Sunday, 4 October 2015

A test of faith Week 40, 2015



It was embarrassing to me. Here I was – a medical doctor and finding it increasingly difficult to pay for my upkeep. I was well into my National Youth Service; posted as the medical officer in charge of the Government Hospital Ojobo. Actually I was the only doctor in this rural riverine community. The National Youth Service Corps sent an allowance every month for the upkeep of every corper, and usually some pay was expected from the State ministry of health, but owing to some default payment had not come. Subsistence was becoming difficult and those of us in the rural areas were hard hit as we struggled to remain in our posts without the necessary funds. At that time in mid 1992 the States were yet to commence payment of call duty to the doctors on national service.  Months before this Mrs Brisibe had given me a note to the Commissioner of Health who promised to do something about it. When I felt I could no longer bear it I went to the zonal head quarters and sought audience with the board in hope of some relief- no matter how temporary. After all they were the ones who redeployed me from Bomadi to Ojobo which was 45 minutes away by boat. Surely they would intervene. In the meeting I was shocked at the response. “You can’t be serious.” The then board secretary (a Jehovah’s Witness with whom I had discussed Jesus and salvation) told me. “Are you not a doctor? When you see patients demand from them money for service!” I could hardly believe my ears. No one refuted or hushed him before me and I had to leave empty. The very board that should ensure ethical practice was urging me to rip-off the public I served!

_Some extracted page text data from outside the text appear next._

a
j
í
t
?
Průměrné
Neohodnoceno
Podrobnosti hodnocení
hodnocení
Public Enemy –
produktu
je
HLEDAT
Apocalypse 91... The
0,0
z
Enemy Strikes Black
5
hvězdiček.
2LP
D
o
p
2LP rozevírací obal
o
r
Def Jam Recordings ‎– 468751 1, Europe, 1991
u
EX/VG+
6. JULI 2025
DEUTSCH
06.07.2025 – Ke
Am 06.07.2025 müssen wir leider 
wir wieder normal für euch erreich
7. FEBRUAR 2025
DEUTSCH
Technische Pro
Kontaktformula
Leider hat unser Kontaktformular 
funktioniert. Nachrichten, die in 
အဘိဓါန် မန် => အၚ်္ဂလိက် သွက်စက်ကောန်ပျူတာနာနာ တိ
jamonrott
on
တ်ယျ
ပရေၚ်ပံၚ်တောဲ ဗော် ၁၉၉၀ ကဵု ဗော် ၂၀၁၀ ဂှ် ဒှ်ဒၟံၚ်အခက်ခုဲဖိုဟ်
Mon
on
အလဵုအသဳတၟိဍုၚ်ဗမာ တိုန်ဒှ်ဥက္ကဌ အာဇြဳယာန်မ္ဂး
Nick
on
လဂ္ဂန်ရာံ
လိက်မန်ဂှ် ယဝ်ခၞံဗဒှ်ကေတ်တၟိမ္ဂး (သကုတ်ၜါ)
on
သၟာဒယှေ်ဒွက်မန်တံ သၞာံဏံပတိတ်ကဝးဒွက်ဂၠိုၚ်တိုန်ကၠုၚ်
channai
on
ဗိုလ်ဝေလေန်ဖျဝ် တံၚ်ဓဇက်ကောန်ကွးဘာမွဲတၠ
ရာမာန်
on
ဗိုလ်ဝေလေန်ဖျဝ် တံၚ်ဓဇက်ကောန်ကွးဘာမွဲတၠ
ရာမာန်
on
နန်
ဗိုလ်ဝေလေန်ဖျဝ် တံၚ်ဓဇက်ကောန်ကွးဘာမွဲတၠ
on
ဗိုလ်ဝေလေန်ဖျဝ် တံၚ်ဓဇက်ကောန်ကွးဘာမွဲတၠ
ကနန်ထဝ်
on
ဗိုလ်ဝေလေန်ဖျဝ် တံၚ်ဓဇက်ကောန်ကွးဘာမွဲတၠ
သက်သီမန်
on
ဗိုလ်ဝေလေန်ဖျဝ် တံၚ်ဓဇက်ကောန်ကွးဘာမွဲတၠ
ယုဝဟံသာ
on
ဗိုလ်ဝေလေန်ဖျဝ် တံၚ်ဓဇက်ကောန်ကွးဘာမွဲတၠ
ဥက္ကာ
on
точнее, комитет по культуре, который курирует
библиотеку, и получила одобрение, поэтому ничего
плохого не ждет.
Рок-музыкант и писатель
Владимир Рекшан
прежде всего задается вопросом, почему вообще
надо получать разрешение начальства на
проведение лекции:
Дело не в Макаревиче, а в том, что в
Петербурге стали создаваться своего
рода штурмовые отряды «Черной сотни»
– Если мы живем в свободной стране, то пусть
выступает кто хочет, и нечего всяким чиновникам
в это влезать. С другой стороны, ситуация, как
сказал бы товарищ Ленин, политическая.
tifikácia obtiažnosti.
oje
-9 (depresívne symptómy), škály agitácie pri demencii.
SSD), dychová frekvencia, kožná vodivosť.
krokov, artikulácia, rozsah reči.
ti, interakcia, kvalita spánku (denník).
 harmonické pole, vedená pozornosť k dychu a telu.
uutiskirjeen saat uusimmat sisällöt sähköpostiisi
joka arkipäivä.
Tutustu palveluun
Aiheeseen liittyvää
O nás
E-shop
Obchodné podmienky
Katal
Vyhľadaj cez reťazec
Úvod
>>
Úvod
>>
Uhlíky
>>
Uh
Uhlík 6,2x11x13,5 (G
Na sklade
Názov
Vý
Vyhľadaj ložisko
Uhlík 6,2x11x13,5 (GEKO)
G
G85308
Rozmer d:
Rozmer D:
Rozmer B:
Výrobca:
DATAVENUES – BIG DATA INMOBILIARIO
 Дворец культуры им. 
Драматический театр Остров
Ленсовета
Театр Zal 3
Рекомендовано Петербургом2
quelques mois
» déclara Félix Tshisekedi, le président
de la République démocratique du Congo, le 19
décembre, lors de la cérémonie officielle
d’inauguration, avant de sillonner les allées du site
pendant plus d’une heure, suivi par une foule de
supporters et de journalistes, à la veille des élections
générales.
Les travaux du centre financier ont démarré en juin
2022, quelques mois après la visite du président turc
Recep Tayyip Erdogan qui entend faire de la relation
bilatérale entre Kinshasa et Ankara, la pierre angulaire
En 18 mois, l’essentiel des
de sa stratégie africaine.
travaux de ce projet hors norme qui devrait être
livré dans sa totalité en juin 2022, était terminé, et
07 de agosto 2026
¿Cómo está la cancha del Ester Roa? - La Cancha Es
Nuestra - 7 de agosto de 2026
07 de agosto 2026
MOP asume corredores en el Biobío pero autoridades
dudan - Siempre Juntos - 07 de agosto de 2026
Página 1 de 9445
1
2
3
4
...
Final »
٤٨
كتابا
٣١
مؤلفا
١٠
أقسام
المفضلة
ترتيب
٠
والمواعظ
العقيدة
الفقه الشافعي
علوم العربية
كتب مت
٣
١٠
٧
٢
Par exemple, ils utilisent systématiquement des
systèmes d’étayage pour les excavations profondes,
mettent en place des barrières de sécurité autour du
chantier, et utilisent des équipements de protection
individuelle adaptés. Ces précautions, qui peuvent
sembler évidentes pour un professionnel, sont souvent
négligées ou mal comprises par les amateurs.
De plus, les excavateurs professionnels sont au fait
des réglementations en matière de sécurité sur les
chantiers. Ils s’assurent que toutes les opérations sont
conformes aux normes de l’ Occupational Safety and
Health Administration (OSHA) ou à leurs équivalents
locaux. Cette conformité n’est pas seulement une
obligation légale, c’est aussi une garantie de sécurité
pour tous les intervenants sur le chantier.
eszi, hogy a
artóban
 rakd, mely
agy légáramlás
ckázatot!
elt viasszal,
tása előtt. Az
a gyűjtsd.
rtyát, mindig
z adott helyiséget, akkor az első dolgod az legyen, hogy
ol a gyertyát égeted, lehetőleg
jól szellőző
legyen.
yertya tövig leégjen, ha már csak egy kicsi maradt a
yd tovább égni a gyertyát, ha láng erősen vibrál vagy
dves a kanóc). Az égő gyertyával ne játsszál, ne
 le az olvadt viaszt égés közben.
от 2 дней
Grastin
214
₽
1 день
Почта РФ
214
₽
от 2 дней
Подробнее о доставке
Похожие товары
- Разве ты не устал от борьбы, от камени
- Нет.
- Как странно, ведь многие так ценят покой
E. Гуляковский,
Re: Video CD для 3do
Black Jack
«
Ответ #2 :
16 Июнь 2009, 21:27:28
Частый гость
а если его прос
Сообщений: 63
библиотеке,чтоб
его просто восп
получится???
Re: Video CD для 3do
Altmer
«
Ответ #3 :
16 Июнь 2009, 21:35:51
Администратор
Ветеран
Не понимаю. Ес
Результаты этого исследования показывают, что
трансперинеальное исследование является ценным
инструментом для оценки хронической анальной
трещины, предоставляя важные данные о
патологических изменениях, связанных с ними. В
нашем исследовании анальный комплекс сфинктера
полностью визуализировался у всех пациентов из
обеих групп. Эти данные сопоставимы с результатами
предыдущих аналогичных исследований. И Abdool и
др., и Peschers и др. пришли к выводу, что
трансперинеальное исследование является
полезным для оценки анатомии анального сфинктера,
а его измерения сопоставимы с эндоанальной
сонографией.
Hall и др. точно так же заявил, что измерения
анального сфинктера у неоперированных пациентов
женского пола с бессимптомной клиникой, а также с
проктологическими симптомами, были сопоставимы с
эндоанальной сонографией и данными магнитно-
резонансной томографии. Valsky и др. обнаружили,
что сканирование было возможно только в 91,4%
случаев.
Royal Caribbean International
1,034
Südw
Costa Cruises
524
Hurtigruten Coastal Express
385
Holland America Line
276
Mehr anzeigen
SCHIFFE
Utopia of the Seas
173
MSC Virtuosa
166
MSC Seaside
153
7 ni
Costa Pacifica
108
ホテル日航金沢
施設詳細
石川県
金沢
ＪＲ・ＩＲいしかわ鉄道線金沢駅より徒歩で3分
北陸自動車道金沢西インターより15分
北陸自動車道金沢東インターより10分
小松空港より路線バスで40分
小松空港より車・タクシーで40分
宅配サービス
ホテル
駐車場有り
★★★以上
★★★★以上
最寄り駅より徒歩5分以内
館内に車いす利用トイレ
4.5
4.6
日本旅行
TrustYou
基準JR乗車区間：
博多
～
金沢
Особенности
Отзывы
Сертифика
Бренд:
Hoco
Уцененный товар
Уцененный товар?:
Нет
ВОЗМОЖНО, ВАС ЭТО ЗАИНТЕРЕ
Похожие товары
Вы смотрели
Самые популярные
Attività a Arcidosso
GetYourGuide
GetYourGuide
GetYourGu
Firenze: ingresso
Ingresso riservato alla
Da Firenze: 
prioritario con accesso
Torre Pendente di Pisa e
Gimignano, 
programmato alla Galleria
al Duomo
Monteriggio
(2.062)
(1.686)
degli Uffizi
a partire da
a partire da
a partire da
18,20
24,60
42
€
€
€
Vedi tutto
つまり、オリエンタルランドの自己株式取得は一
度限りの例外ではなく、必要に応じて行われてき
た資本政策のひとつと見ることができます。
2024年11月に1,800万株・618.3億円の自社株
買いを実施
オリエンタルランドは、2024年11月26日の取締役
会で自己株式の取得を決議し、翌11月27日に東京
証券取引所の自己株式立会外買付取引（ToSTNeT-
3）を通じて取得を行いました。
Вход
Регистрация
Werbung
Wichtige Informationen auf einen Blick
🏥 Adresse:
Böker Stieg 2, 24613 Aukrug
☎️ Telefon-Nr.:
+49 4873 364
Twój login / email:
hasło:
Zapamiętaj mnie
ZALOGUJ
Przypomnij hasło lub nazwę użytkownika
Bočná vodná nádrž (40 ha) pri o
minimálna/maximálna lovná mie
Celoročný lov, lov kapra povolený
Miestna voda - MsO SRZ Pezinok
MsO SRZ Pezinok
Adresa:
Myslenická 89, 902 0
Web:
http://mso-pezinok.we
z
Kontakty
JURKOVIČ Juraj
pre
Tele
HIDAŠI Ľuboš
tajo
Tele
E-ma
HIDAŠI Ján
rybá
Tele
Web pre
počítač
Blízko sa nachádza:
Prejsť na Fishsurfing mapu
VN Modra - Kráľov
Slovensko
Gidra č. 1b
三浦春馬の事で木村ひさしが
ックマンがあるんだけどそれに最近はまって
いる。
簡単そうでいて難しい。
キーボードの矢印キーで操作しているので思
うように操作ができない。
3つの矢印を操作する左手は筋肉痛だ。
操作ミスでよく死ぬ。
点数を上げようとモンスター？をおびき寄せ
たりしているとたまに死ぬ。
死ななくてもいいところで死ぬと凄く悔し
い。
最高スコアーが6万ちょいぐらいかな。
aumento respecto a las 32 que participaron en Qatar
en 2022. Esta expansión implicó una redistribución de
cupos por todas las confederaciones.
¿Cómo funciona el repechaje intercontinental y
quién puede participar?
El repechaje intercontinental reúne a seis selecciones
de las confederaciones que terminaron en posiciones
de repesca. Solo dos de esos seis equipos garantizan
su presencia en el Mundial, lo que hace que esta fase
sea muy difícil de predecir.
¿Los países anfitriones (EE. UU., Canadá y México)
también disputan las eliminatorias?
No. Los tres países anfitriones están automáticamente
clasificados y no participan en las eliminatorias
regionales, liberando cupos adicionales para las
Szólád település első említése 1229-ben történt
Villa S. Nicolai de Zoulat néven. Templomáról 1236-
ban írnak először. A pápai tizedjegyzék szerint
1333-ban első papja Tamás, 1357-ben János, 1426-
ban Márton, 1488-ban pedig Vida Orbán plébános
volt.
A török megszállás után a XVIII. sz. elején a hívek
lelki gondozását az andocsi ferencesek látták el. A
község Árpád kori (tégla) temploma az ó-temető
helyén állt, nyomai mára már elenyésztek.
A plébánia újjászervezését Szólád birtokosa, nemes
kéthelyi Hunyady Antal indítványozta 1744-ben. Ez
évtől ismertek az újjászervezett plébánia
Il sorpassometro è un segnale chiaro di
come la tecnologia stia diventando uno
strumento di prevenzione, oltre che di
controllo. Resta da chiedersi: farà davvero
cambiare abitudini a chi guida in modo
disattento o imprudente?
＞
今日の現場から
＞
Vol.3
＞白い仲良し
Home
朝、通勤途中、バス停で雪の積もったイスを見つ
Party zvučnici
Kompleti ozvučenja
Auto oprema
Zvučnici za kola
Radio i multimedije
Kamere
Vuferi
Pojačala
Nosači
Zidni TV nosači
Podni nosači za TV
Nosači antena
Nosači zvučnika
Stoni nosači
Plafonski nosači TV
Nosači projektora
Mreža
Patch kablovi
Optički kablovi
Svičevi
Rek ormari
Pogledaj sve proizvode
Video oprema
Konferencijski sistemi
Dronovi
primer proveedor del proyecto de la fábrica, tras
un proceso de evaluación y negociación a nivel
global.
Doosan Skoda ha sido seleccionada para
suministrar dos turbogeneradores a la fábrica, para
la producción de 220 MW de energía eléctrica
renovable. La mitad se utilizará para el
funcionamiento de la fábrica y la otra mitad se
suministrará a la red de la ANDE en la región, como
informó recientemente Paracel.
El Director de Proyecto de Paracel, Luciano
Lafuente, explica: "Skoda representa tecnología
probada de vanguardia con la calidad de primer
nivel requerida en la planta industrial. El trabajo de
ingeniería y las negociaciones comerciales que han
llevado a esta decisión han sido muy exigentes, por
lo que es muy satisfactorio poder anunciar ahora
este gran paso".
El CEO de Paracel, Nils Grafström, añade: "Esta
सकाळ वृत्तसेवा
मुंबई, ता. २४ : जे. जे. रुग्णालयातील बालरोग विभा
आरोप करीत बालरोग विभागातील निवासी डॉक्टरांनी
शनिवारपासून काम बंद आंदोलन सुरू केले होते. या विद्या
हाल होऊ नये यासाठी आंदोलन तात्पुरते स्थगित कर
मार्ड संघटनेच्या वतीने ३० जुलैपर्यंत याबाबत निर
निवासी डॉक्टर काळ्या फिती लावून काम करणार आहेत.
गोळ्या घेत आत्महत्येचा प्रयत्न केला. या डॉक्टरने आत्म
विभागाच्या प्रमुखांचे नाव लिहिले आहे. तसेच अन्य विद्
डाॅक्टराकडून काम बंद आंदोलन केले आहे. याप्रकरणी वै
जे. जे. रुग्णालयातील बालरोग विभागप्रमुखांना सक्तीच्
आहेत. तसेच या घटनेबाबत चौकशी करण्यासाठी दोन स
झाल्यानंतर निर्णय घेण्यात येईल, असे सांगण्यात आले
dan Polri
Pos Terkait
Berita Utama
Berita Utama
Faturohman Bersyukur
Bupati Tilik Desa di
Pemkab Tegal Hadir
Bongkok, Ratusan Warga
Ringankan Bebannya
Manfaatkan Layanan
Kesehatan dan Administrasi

How could I go back to my vomit? For if I build again the things which I destroyed, I make myself a transgressor Gal 2:18(KJV). I had openly fought those who did that under my watch and had told them in clear terms “It is either you get rid of me or this practice must stop”. This was in response to their assertion that they would not stop exacting money from the community during my meeting with them. They would charge the recognised government fees alright, but would demand their own cut for each service rendered nonetheless. All cadres of clinical staff had been involved in this before me. I could not stomach it. Take no part in the unfruitful works of darkness, but instead expose them Eph 5:11(ESV). How was I going to survive? I wasn’t going to leave the church or community now.
I approached the pastor of the church and he graciously gave me a loan. I swallowed my pride and fed on the borrowed money. Some while after God’s intervention appeared. Delta State government decided to pay call duty to NYSC doctors and did so with arrears. They became the first State in Nigeria to do so. When the money reached me the one I borrowed was now like a tithe of it. I gratefully returned the money to the church, paid my tithes and became a source of succour to the non doctors who were on Youth Service with me in the riverine, suffering without their allowance. I had fainted, unless I had believed to see the goodness of the LORD in the land of the living. Wait on the LORD: be of good courage, and he shall strengthen thine heart: wait, I say, on the LORD Ps 27:13-14.